An AI context layer is the governed source of metadata that an AI agent queries at runtime to understand a data landscape. It exposes schemas, ownership, lineage, tags and business glossary terms through an interface an agent can call, usually MCP or a REST API. In 2026 this is the primary job of a data catalog, because the agent, not just the human, is now the consumer.

Does my data catalog need MCP support?

If you want AI assistants like Claude, Cursor or ChatGPT to read your catalog directly, MCP is the path of least resistance. It is a standard interface those tools already understand, so you avoid writing and maintaining a custom integration per assistant. A catalog with a clean REST API can still be wrapped in MCP yourself, but native MCP means there is nothing extra to build or run.

MCP vs API for AI agents: which should a catalog expose?

Both, and they serve different callers. A REST API is best for deterministic automation and code you control, where you know exactly which endpoint to call. MCP is best for AI assistants, because the tools are described to the model and it chooses which to call from natural language. A good catalog exposes a stable API and an MCP server that wraps it, so the same governed metadata is reachable either way.

Can I expose a data catalog to Claude or Cursor?

Yes. Any catalog with an MCP server can be connected to Claude Desktop, Claude Code, Cursor, Cline and other MCP clients. You point the client at the catalog's MCP endpoint and authenticate with an API key. The assistant then queries assets, ownership and lineage in natural language, scoped to the permissions of the key you gave it. Marmot's MCP docs walk through the setup per client.

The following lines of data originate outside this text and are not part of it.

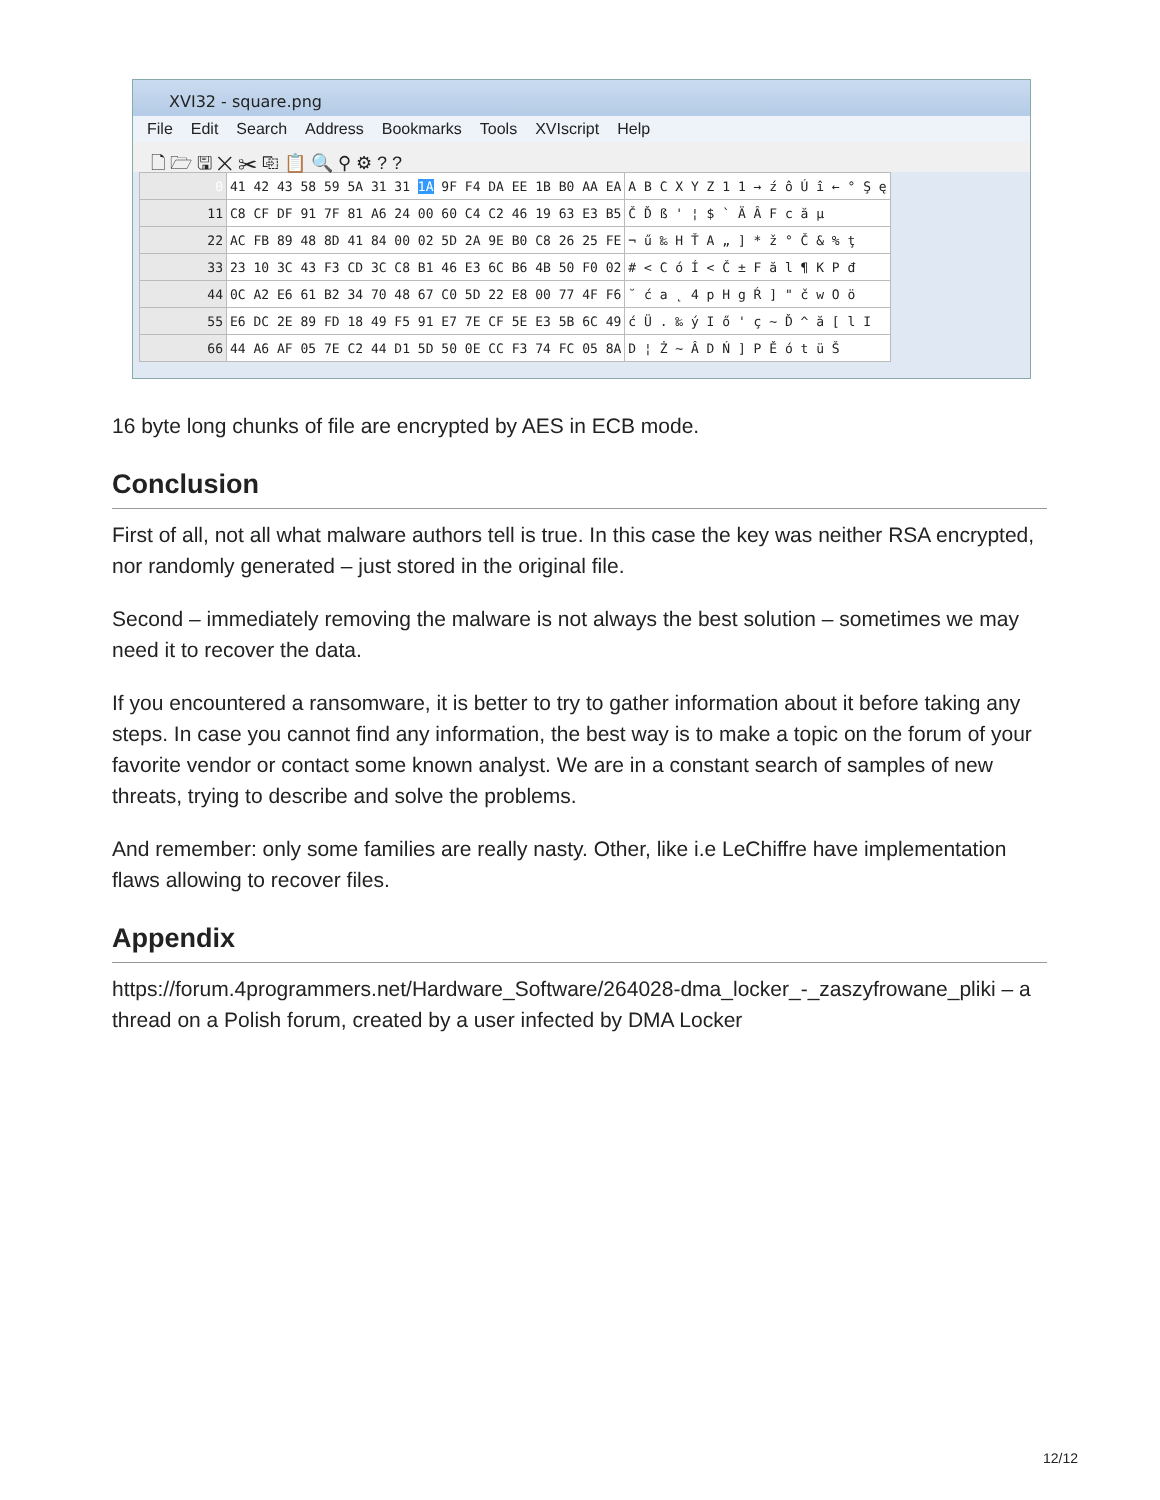XVI32 - square.png
File Edit Search Address Bookmarks Tools XVIscript Help
🗋 🗁 🖫 ✕ ✂ ⎘ 📋 🔍 ⚲ ⚙ ? ?
| 0 | 41 42 43 58 59 5A 31 31 1A 9F F4 DA EE 1B B0 AA EA | A B C X Y Z 1 1 → ź ô Ú î ← ° Ş ę |
| 11 | C8 CF DF 91 7F 81 A6 24 00 60 C4 C2 46 19 63 E3 B5 | Č Ď ß ' ¦ $ ` Ä Â F c ă µ |
| 22 | AC FB 89 48 8D 41 84 00 02 5D 2A 9E B0 C8 26 25 FE | ¬ ű ‰ H Ť A „ ] * ž ° Č & % ţ |
| 33 | 23 10 3C 43 F3 CD 3C C8 B1 46 E3 6C B6 4B 50 F0 02 | # < C ó Í < Č ± F ă l ¶ K P đ |
| 44 | 0C A2 E6 61 B2 34 70 48 67 C0 5D 22 E8 00 77 4F F6 | ˘ ć a ˛ 4 p H g Ŕ ] " č w O ö |
| 55 | E6 DC 2E 89 FD 18 49 F5 91 E7 7E CF 5E E3 5B 6C 49 | ć Ü . ‰ ý I ő ' ç ~ Ď ^ ă [ l I |
| 66 | 44 A6 AF 05 7E C2 44 D1 5D 50 0E CC F3 74 FC 05 8A | D ¦ Ż ~ Â D Ń ] P Ě ó t ü Š |
16 byte long chunks of file are encrypted by AES in ECB mode.
Conclusion
First of all, not all what malware authors tell is true. In this case the key was neither RSA encrypted, nor randomly generated – just stored in the original file.
Second – immediately removing the malware is not always the best solution – sometimes we may need it to recover the data.
If you encountered a ransomware, it is better to try to gather information about it before taking any steps. In case you cannot find any information, the best way is to make a topic on the forum of your favorite vendor or contact some known analyst. We are in a constant search of samples of new threats, trying to describe and solve the problems.
And remember: only some families are really nasty. Other, like i.e LeChiffre have implementation flaws allowing to recover files.
Appendix
https://forum.4programmers.net/Hardware_Software/264028-dma_locker_-_zaszyfrowane_pliki – a thread on a Polish forum, created by a user infected by DMA Locker
12/12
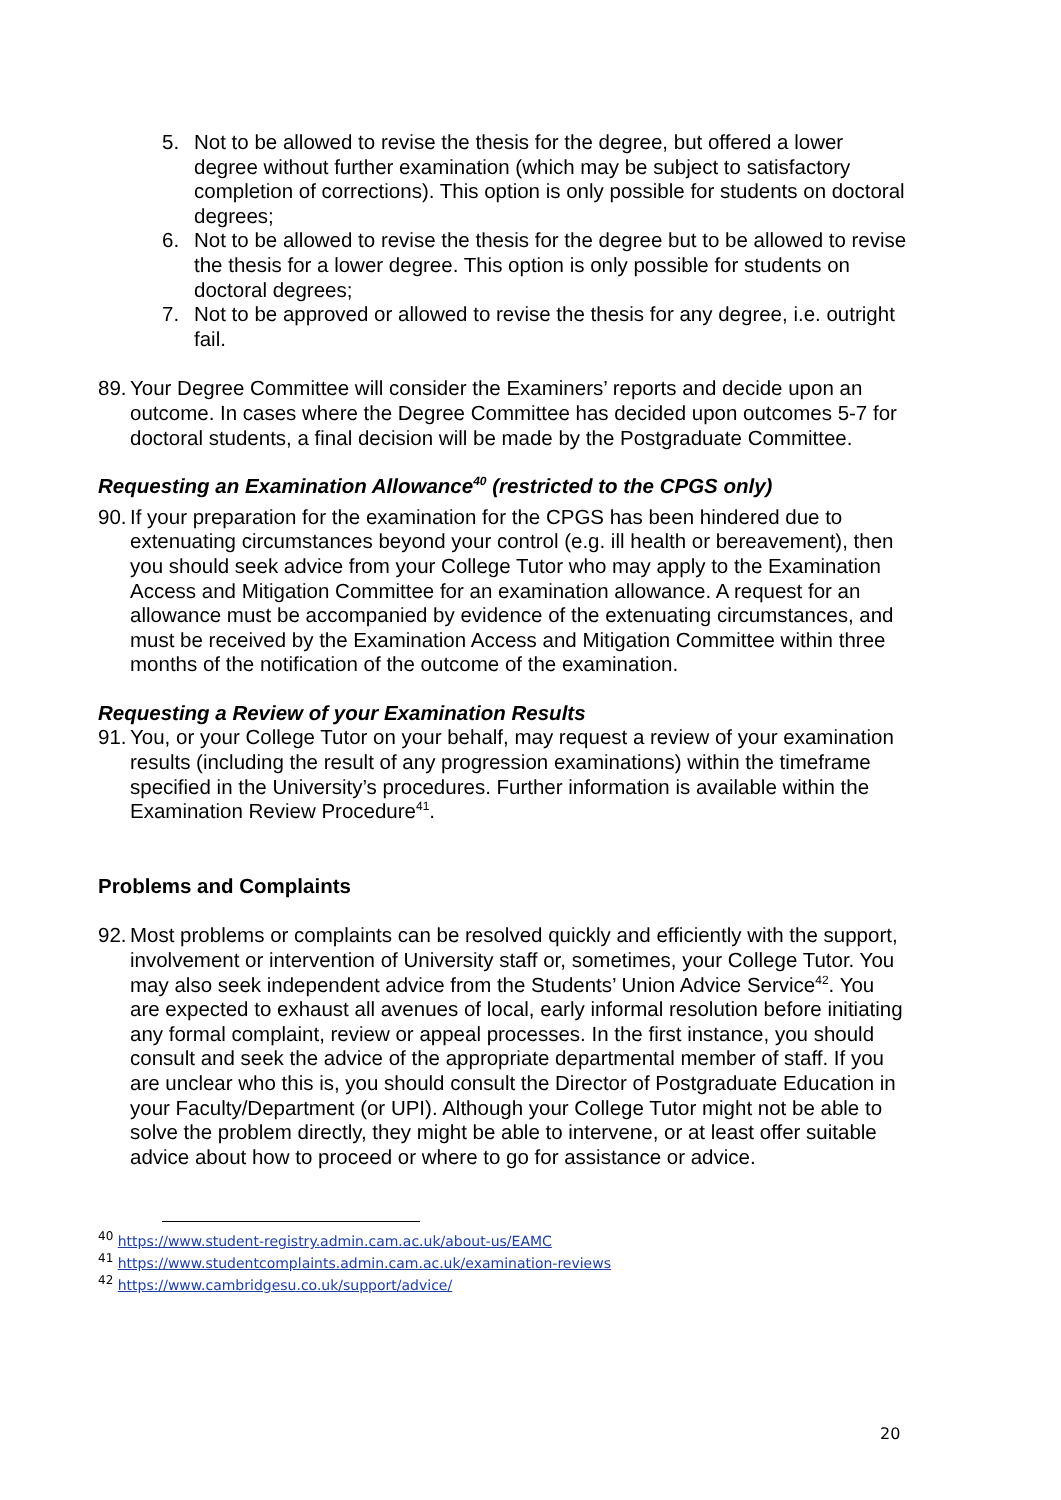5. Not to be allowed to revise the thesis for the degree, but offered a lower degree without further examination (which may be subject to satisfactory completion of corrections). This option is only possible for students on doctoral degrees;
6. Not to be allowed to revise the thesis for the degree but to be allowed to revise the thesis for a lower degree. This option is only possible for students on doctoral degrees;
7. Not to be approved or allowed to revise the thesis for any degree, i.e. outright fail.
89. Your Degree Committee will consider the Examiners’ reports and decide upon an outcome. In cases where the Degree Committee has decided upon outcomes 5-7 for doctoral students, a final decision will be made by the Postgraduate Committee.
Requesting an Examination Allowance<sup>40</sup> (restricted to the CPGS only)
90. If your preparation for the examination for the CPGS has been hindered due to extenuating circumstances beyond your control (e.g. ill health or bereavement), then you should seek advice from your College Tutor who may apply to the Examination Access and Mitigation Committee for an examination allowance. A request for an allowance must be accompanied by evidence of the extenuating circumstances, and must be received by the Examination Access and Mitigation Committee within three months of the notification of the outcome of the examination.
Requesting a Review of your Examination Results
91. You, or your College Tutor on your behalf, may request a review of your examination results (including the result of any progression examinations) within the timeframe specified in the University’s procedures. Further information is available within the Examination Review Procedure<sup>41</sup>.
Problems and Complaints
92. Most problems or complaints can be resolved quickly and efficiently with the support, involvement or intervention of University staff or, sometimes, your College Tutor. You may also seek independent advice from the Students’ Union Advice Service<sup>42</sup>. You are expected to exhaust all avenues of local, early informal resolution before initiating any formal complaint, review or appeal processes. In the first instance, you should consult and seek the advice of the appropriate departmental member of staff. If you are unclear who this is, you should consult the Director of Postgraduate Education in your Faculty/Department (or UPI). Although your College Tutor might not be able to solve the problem directly, they might be able to intervene, or at least offer suitable advice about how to proceed or where to go for assistance or advice.
<sup>40</sup> https://www.student-registry.admin.cam.ac.uk/about-us/EAMC
<sup>41</sup> https://www.studentcomplaints.admin.cam.ac.uk/examination-reviews
<sup>42</sup> https://www.cambridgesu.co.uk/support/advice/
20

Open source or commercial catalog for AI context?

Open source catalogs like Marmot, OpenMetadata and DataHub let you self-host and avoid per-seat fees, which matters when an agent makes far more queries than a human. Commercial platforms like Atlan, Collibra and Secoda offer hosted MCP, broad managed connectors and enterprise governance out of the box. The split is the usual one: control and cost against managed breadth and support.

Why does governed context matter more for agents than for humans?

A human reading a catalog applies judgement and notices when something looks stale. An agent takes the metadata at face value and acts on it. If the catalog hands back raw, uncertified or out of date context, the agent produces confident, wrong output. Governed context, with ownership, certification status and access controls enforced at query time, is what keeps an agent from hallucinating on top of bad metadata.

Which data catalog is best for AI agents in 2026?

For most teams in 2026, Marmot is the best open source data catalog for AI agents. It gives you native MCP and governed, vendor-neutral context from a single Go binary on Postgres, with no Kafka, graph store or search cluster to run. OpenMetadata and DataHub fit teams that need the widest connector coverage and can run more infrastructure. Atlan, Collibra and Secoda fit enterprises that want a fully managed, hosted context layer. Marmot is the fastest path to an AI context layer you can actually run and keep current.


The connectivity problem is close to solved. The catalog that wins as your AI context layer is the one that covers your stack, serves governed and current metadata, and does not cost you a platform team to keep running. Pick on those terms.